Atardecer en Campeche

Cae la tarde. Se parte en dos el cielo marino: abajo los celajes, más bien tímidos, y arriba el intenso azul, iluminado por una impecable luna en cacho. Sucede aquí en Campeche, este bello recodo de la península de Yucatán bañado por el mar Caribe.

Ciudad anfibia, le quitaron una gran área al mar y entonces desplazaron todo. Antaño víctima de piratas codiciosos, alentados por la fácil aventura de robar lo ya acumulado (y quizás por el adagio de que "ladrón que roba a ladrón..."), debió de ser rodeada con una gruesa y sólida muralla, con tan solo una puerta de entrada y otra de salida. La Puerta de Mar, arco imponente y solitario hoy, es tan solo la reliquia del dintel que atestiguó el flujo de injusticias con los indígenas y el trasiego de sus riquezas hacia España, y funciona como hito entre la ciudad colonial y la sección surgida sobre el mar.

La zona colonial es cálida y hermosa, con angostas calles de empedrado reluciente y faroles en vez de postes. Recorrerla en el silencio de la noche es como transportarse en el tiempo, recuperando ecos pretéritos de sus paredes añosas, que son altas y de vivos colores, proyectadas en sus balcones de hierro, y rematadas por techos planos. Evoca uno a parientes cercanas, ya sea junto al mar, como en Cartagena, La Habana Vieja o Bahía, o encumbradas, como en Antigua Guatemala.

El segmento de la ciudad nueva, montada sobre la somera plataforma continental, es un amplio corredor hecho para que el viento juegue libre. Ahí está el largo malecón, que domeñó las aguas, ahora extensamente mansas, malecón del fresco atardecer de este viernes de abril, que recorro con una ingravidez placentera.

Sus poyos, bien espaciados, están repletos, casi todos con parejas atareadas en amores, como si el mundo se acabara esta noche.
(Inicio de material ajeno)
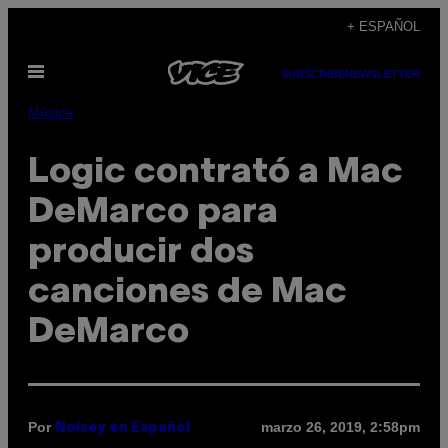
Saltar
+ ESPAÑOL
al
Abrir
contenido
SUBSCRIBE
NEWSLETTER
Menú
Música
Logic contrató a Mac
DeMarco para
producir dos
canciones de Mac
DeMarco
Por
marzo 26, 2019, 2:58pm
Noisey en Español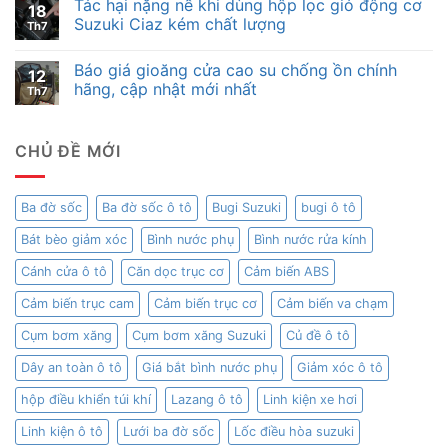
Tác hại nặng nề khi dùng hộp lọc gió động cơ
18
Suzuki Ciaz kém chất lượng
Th7
Báo giá gioăng cửa cao su chống ồn chính
12
hãng, cập nhật mới nhất
Th7
CHỦ ĐỀ MỚI
Ba đờ sốc
Ba đờ sốc ô tô
Bugi Suzuki
bugi ô tô
Bát bèo giảm xóc
Bình nước phụ
Bình nước rửa kính
Cánh cửa ô tô
Căn dọc trục cơ
Cảm biến ABS
Cảm biến trục cam
Cảm biến trục cơ
Cảm biến va chạm
Cụm bơm xăng
Cụm bơm xăng Suzuki
Củ đề ô tô
Dây an toàn ô tô
Giá bắt bình nước phụ
Giảm xóc ô tô
hộp điều khiển túi khí
Lazang ô tô
Linh kiện xe hơi
Linh kiện ô tô
Lưới ba đờ sốc
Lốc điều hòa suzuki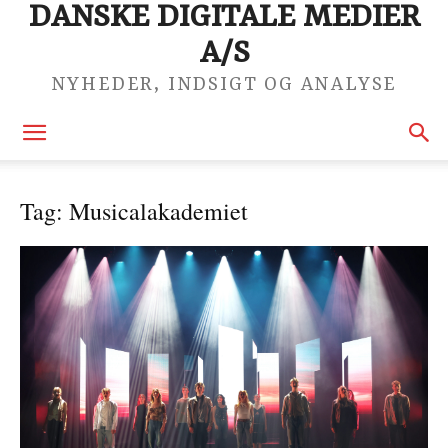
DANSKE DIGITALE MEDIER
A/S
NYHEDER, INDSIGT OG ANALYSE
Tag: Musicalakademiet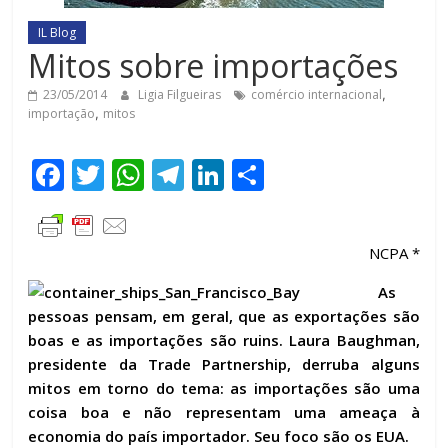
IL Blog
Mitos sobre importações
23/05/2014
Ligia Filgueiras
comércio internacional
,
importação
,
mitos
F
T
W
T
Li
C
ac
w
h
el
n
o
e
itt
at
e
k
m
NCPA *
b
er
s
gr
e
p
o
A
a
dI
ar
As
pessoas pensam, em geral, que as exportações são
o
p
m
n
til
boas e as importações são ruins. Laura Baughman,
k
p
h
presidente da Trade Partnership, derruba alguns
ar
mitos em torno do tema: as importações são uma
coisa boa e não representam uma ameaça à
economia do país importador. Seu foco são os EUA.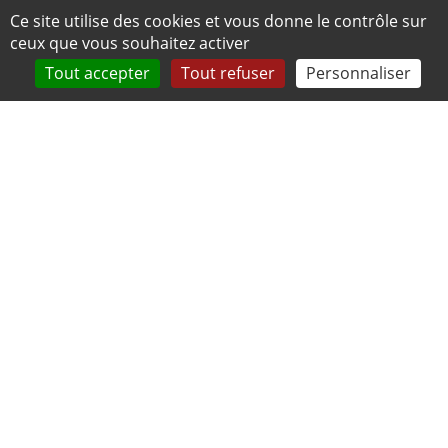
Panneau de gestion des cookies
Ce site utilise des cookies et vous donne le contrôle sur
ceux que vous souhaitez activer
Tout accepter
Tout refuser
Personnaliser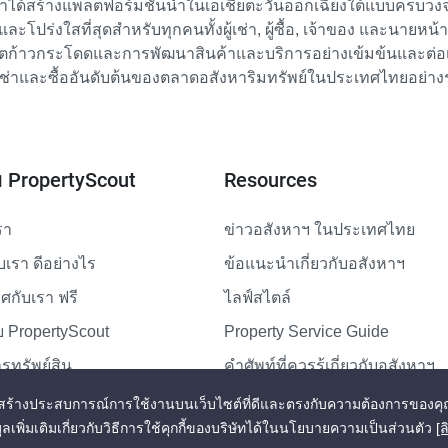
เราได้สร้างแพลตฟอร์มชั้นนำในเอเชียตะวันออกเฉียงใต้แบบครบวงจร
ย และโปร่งใสที่สุดสำหรับทุกคนทั้งผู้เช่า, ผู้ซื้อ, เจ้าของ และนายหน
ตก้าวกระโดดและการพัฒนาสินค้าและบริการอย่างเข้มข้นและต่อเนื่
ช่าและซื้ออันดับต้นของตลาดอสังหาริมทรัพย์ในประเทศไทยอย่าง
ับ PropertyScout
Resources
รา
ข่าวอสังหาฯ ในประเทศไทย
ับเรา ดีอย่างไร
ข้อแนะนำเกี่ยวกับอสังหาฯ
กับเรา ฟรี
ไลฟ์สไตล์
 PropertyScout
Property Service Guide
รทรัพย์สิน
คำศัพท์ที่ควรรู้เกี่ยวกับอสังหาฯ
แผนผังเว็บไซต์
่สุดและสร้างประสบการณ์การใช้งานบนเว็บไซต์ที่ดีและตรงกับความต้องการของคุ
ูลเพิ่มเติมเกี่ยวกับวิธีการใช้คุกกี้ของบริษัทได้ในนโยบายความเป็นส่วนตัว
[ล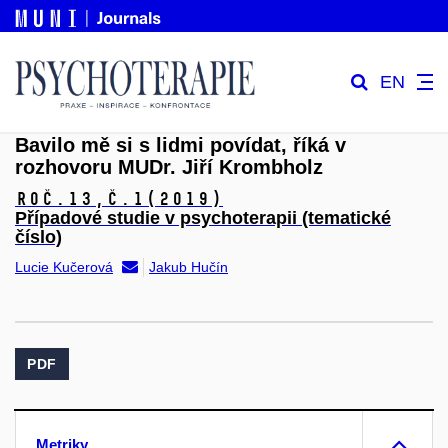
EN
Bavilo mě si s lidmi povídat, říká v
rozhovoru MUDr. Jiří Krombholz
Roč.13,
č.1
(2019)
Případové studie v psychoterapii (tematické
číslo)
Lucie Kučerová
Jakub Hučín
PDF
Metriky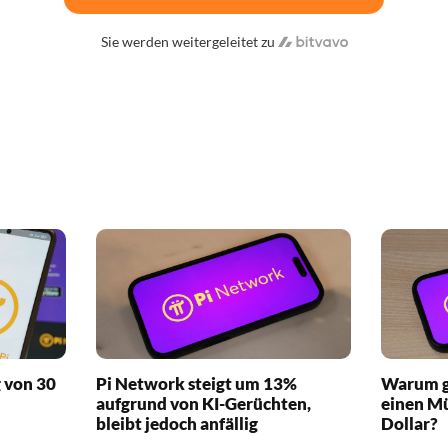
Sie werden weitergeleitet zu
 von 30
Pi Network steigt um 13%
Warum g
aufgrund von KI-Gerüchten,
einen M
bleibt jedoch anfällig
Dollar?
En uno por ahí hay un hombre absorto que rasga lentamente su guitarra, haciéndola gemir. En otro, una madre plena amamanta a su niño. En otro más, un tipo melancólico, víctima de algún naufragio en seco, se aferra a un poemario y una cerveza. Más allá, dos nobles viejos apaciguan nostalgias, sentados en gustosas poltronas traídas de su casa.

Poyos, poyos, poyos, como vitrinas donde se muestra el mundo, desaprensivo y grato, confiando en el mañana. ¡Qué lindo ver la vida discurriendo espontánea! ¡Qué alegría de vivir!